James E Shepard
November 3rd of 1875 the eldest of 12 children were born of Hattie Whitted and Augustus Shepard. James E Shepard the son of a Baptist minister in Raleigh, North Carolina. James graduated Shaw University with a pharmacy degree. In 1895 he married Annie Day Robinson, a cabinetmaker. She birthed their children Annie Day and Marjorie Augusta. James Shepard established himself among North Carolina's leading black entrepreneurs. In 1898, he became one of the first seven investors in the North Carolina Mutual Life Insurance Company in Durham which eventually became the largest black-owned company in the South. In 1907, he helped incorporate the Mechanics and Farmers Bank. All along James Shepard kept one foot in the world of politics. Shepard an active member of the Republican Party, appointed the clerkship in the Recorder of Deeds Office in Washington D.C from 1898 to 1899 and Raleigh's deputy collector for the Internal Revenue Service from 1899 to 1905.
From 1905 to 1909 James Shepard served as a field superintendent for the International Sunday School Association and was the only African American to address the World Sunday School Convention in Rome in 1907. James raised money for the National Religious Training School and Chautauqua for the Colored Race, which opened in Durham in 1910. He won endorsements from local and national white leaders including Theodore Roosevelt. In the 1920's James E Shepard served as president of the state's black teachers association and as Grand Master of the Prince Hall Free and Accepted Masons. In 1935, he became one of the founding members of the Durham Committee on Negro Affairs. During the 1940's James took the air to urge blacks citizens to vote.

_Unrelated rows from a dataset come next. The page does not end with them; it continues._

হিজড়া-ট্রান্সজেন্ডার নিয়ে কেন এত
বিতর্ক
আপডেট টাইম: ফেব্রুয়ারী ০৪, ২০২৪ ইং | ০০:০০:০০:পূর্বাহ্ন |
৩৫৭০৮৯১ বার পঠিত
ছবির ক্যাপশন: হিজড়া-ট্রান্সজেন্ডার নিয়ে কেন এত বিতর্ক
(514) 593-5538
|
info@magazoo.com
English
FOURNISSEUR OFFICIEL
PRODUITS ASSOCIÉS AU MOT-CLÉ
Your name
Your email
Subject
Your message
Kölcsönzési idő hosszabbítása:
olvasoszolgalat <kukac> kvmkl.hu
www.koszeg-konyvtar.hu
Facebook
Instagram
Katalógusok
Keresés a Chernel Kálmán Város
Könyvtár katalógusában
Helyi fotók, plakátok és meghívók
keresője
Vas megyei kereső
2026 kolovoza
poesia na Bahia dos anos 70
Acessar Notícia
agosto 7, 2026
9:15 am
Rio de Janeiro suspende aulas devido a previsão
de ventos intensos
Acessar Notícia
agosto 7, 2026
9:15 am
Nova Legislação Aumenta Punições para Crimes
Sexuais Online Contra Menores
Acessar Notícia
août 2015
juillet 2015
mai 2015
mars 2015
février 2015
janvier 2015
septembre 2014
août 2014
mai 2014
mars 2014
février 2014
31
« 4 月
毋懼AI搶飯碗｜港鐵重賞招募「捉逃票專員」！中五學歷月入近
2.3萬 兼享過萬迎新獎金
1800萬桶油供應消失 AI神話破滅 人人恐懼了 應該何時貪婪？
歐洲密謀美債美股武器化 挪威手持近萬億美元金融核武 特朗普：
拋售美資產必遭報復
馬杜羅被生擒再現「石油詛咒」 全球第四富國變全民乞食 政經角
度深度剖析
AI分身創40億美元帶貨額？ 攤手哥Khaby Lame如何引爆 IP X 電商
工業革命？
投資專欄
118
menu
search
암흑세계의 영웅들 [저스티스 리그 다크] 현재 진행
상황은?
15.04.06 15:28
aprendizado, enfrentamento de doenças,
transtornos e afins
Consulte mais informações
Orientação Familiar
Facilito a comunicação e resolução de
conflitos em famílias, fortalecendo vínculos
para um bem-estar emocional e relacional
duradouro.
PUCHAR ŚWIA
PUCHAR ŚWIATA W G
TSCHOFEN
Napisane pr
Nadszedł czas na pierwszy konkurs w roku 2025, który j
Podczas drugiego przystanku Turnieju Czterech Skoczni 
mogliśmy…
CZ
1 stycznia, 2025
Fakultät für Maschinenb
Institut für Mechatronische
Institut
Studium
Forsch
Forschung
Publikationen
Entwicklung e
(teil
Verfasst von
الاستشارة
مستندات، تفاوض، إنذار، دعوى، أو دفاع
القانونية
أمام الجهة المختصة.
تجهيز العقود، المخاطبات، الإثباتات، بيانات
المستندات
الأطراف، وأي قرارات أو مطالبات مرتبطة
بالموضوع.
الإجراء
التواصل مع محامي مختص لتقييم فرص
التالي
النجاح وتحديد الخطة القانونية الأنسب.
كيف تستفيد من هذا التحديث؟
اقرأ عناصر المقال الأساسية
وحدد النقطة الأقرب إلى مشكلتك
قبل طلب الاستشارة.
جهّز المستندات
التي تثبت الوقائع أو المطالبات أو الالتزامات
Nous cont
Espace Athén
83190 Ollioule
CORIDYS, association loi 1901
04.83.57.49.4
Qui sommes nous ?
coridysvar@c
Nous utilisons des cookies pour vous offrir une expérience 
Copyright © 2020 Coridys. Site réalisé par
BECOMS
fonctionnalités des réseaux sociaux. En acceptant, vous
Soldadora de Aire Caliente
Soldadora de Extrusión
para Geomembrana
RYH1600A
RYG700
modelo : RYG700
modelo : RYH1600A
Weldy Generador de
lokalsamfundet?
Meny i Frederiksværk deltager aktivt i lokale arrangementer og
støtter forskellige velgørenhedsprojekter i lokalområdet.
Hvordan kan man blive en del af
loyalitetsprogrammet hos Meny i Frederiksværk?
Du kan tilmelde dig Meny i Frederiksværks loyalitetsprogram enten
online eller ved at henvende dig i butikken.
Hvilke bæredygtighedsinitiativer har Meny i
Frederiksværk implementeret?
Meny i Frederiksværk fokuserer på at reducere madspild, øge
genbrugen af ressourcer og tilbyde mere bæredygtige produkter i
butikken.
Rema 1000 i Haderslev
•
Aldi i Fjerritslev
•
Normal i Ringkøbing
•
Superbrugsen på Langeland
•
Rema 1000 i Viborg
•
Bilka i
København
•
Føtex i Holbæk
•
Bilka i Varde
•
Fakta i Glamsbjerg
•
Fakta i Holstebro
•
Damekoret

James Shepard did not live to see his school The North Carolina College for Negroes attain university status or witness the civil rights movement that fundamentally changed education in the south. At the age of 71 in 1947, he suffered a stroke in Durham. Two years after his death, students from The North Carolina College for Negroes picketed the state capitol and protested conditions at the unaccredited law school. Their demonstration helped pave the way in 1951 for integration at the law school of University of North Carolina at Chapel Hill. A local white columnist commented that "James E Shepard was regarded by many legislatures as the best politician ever to come before them."